(Problem details) Answer with a single number stating how many lines of the entries below include the string "input".

(Records)
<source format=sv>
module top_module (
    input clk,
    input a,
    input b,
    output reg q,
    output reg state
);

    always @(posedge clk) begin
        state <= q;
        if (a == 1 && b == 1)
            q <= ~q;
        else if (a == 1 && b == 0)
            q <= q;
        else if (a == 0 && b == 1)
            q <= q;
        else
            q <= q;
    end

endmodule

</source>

--

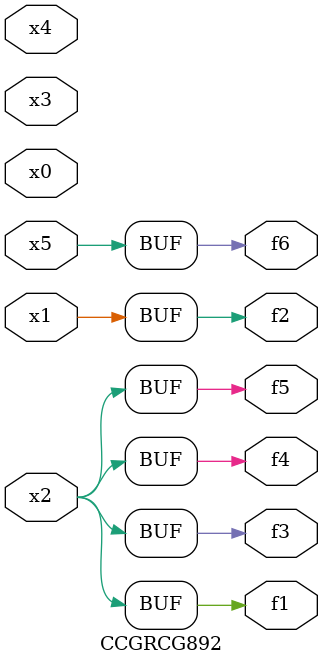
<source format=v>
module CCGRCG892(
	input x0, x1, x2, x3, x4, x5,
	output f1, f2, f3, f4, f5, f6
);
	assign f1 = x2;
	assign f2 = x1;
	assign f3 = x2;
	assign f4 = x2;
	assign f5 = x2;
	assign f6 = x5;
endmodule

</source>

(Task result) 4